E revisitou sua canção francesa, Touche Pas à Mon Pote (‘não mexa com meu
chapa’), slogan do movimento antirracista SOS Racismo. “A música acabou
ficando atualíssima com o Black Lives Matter (Vidas Negras Importam)”, diz
Gil. O grito de ordem ganhou força nas ruas e nas redes sociais após o
assassinato de George Floyd, negro morto por um policial branco nos EUA.
Como avançar na questão sobre o racismo
estrutural? “Nos últimos tempos, a legislação brasileira tem, na medida do
possível, contemplado uma série de coisas, a criminalização que foi feita em
relação a muitos dos aspectos desse racismo estrutural; e o ‘prestigiamento’
dos movimentos negros, os próprios movimentos com uma capacidade muito maior de
compreensão da importância da contribuição africana para formação cultural do
Brasil. Todas essas coisas têm aparecido com mais visibilidade na vida
brasileira e, na medida do possível, levado setores importantes do povo brasileiro
a entender melhor essa questão do racismo estrutural e a se posicionar. Nesse
sentido, acho que as coisas melhoraram, mas ainda resta a questão básica da
inclusão, da segunda abolição necessária reivindicada por Joaquim Nabuco, a
inclusão propriamente, o acesso ao trabalho, à riqueza”, avalia. “É
preciso esse resgate mais pleno, inclusão na vida política, econômica. Tem sido
lento o processo de avanço, mas também aí acho que temos avançado.”
Cumprindo quarentena há três meses, Gil conta
que está lendo e tocando muito violão. Durante esse período do isolamento, ele
não sente que seja momento para a composição. Mas também não a descarta.
“Talvez agora, depois de uma certa adaptação que a gente já está tendo ao
isolamento social e a todos os seus significados, eu possa começar a reservar
espaço mental, intelectual e espiritual para pensar um pouco em música, em
canção, em escrever coisas.”
E os sentimentos todos, pessimismo, otimismo,
alegria, tristeza, ainda estão oscilando? “Sim, um pouco, mas com menos comoção
que tive no início, quando foi muito chocante.

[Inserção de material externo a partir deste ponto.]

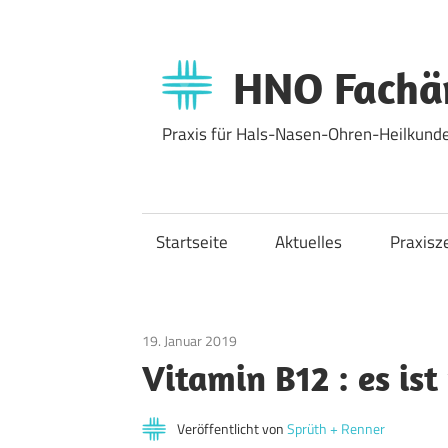
Zum
Inhalt
springen
HNO Fachär
Praxis für Hals-Nasen-Ohren-Heilkunde
Startseite
Aktuelles
Praxisz
19. Januar 2019
Allgemein
Vitamin B12 : es ist
Veröffentlicht von
Sprüth + Renner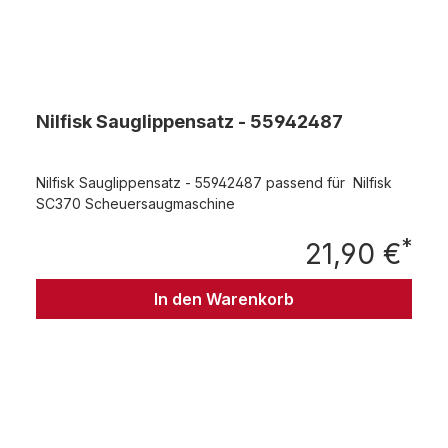
Nilfisk Sauglippensatz - 55942487
Nilfisk Sauglippensatz - 55942487 passend für Nilfisk
SC370 Scheuersaugmaschine
*
21,90 €
Regu
In den Warenkorb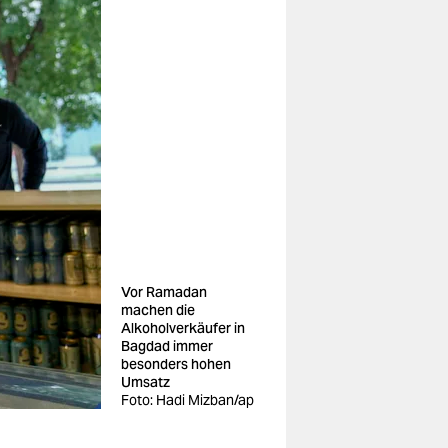
Vor Ramadan
machen die
Alkoholverkäufer in
Bagdad immer
besonders hohen
Umsatz
Foto: Hadi Mizban/ap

Eu chorava muito, me afligia
muito com as incertezas do sofrimento, e a penalização especialmente dos
idosos, que começaram a ser vitimados. Aí veio o número de mortes na Itália, na
França, na Inglaterra, depois, nos EUA e aqui também. Aquilo me comovia muito,
eu vivia em estado de comoção, que já está mais atenuado agora.”